Breaking News: Key Committee Acts to Sustain Horse Slaughter Ban in the U.S.; Senators Also Decide Not to Subvert Organics Rule
Today the Senate Appropriations Committee adopted an amendment, advanced by Senators Tom Udall, D-NM, Mark Kirk, R-Ill., Barbara Mikulski, D-Md., Lindsey Graham, R-SC., Dianne Feinstein, D-Calif., and Christopher Coons, D-Del., to bar any horse slaughter plants from opening in the United States. This Senate action mirrors the House action on its version of the agriculture spending bill. It’s a great outcome, and it sets us on a trajectory to sustain a crucial provision we secured at the end of last year to prevent any of these slaughter plants from opening in the near future.
The HSUS and our allies succeeded in shuttering the last three American horse slaughter plants in 2007, with a key state legislative action in Illinois and a series of critical federal court rulings. But it’s been an ongoing battle to keep new plants from opening, and we’ve used a variety of strategies, including more litigation and congressional action, to ensure our hold on it.
Today’s Senate vote was uneventful in the Appropriations Committee because lawmakers there recognized we have a strong majority that opposes the appalling practice of killing horses for export to foreign meat markets. The House vote, which occurred last month, was touch-and-go, with Representatives Sam Farr, D-Calif., and Charles Dent, R-Penn., securing their amendment by the narrowest of margins – on a 25 to 23 vote.
We don’t round up dogs and cats for slaughter, and it should be unthinkable to do that to a species that helped us settle the nation. Our position is grounded on the notion that people who own horses should act responsibly and provide lifetime care or transfer horses to someone who can.

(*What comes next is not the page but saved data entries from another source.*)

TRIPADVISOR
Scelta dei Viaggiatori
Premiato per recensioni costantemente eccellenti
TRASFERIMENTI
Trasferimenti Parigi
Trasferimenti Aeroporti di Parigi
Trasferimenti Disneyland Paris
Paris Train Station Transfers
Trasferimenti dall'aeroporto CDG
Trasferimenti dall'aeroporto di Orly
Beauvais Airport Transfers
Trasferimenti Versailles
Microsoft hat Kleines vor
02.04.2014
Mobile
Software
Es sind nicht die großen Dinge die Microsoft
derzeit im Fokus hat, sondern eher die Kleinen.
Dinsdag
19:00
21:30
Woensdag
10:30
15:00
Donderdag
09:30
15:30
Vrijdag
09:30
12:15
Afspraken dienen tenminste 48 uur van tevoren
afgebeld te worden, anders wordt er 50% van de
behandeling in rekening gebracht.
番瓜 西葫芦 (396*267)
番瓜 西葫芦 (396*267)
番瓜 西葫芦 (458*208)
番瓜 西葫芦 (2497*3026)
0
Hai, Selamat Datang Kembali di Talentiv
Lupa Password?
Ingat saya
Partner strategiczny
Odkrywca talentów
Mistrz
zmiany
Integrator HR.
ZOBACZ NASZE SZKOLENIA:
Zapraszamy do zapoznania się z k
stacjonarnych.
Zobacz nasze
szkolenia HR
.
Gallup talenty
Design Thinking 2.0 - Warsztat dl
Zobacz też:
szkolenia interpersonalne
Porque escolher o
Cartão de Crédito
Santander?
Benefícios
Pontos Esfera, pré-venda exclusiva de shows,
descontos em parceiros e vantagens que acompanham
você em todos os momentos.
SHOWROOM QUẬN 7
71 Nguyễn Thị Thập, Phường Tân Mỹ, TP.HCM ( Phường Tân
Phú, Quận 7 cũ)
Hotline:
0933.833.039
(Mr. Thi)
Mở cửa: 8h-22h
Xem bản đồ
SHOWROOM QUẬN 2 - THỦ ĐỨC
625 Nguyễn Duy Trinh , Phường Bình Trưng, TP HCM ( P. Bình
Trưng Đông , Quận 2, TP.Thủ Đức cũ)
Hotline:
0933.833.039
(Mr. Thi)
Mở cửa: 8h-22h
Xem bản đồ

Kill buyers and other key players in the horse slaughter industry trot out the notion that they are somehow “helping” horses by routing them to slaughter, but there is nothing noble about their enterprise. Horses are dragged and whipped into trucks and endure long journeys without food, water, or rest. Many die or sustain injuries during transport, including broken legs and punctured eyes. The idea of providing veterinary care to an animal about to be slaughtered is unthinkable to these profiteers.
In a second significant and favorable outcome, the Senate Appropriations Committee took no adverse action to stall a USDA effort to strengthen animal welfare standards for “organic” foods. The rule covers a whole array of housing, husbandry, and management topics, including the prohibition of certain painful practices, like tail docking of pigs and cattle, and debeaking of birds. A new section covering animal handling and transport to slaughter is also proposed for addition. Importantly, the rule sets minimum indoor and outdoor space requirements for egg-laying chickens, and requires that producers provide a sufficient number of exits and outdoor enrichment to entice birds to go outside on a daily basis. It also specifies that covered porches and similar structures do not qualify as outdoor space. While existing organic poultry operations have five years to come into compliance with outdoor access requirements for birds, the minimums for indoor space and all other welfare standards in the proposed rule will come into effect one year after the rule becomes final. Opponents of the rule change sought to include language to slow or block it, but Sen. Patrick Leahy, D-Vt., led a charge to ensure no harmful language was included.
The Obama Administration’s move demonstrates the changing social consensus on animals among consumers who are increasingly concerned about farm animal welfare. A 2015 Consumer Reports survey found that over 70 percent of Americans believe there should be meaningful minimum-size living space requirements for farm animals raised under the organic label, and that the animals should have access to the outdoors. Yet, current regulations do not guarantee these basic protections for organically-raised animals. The Senate was right not to interrupt this rule-making process.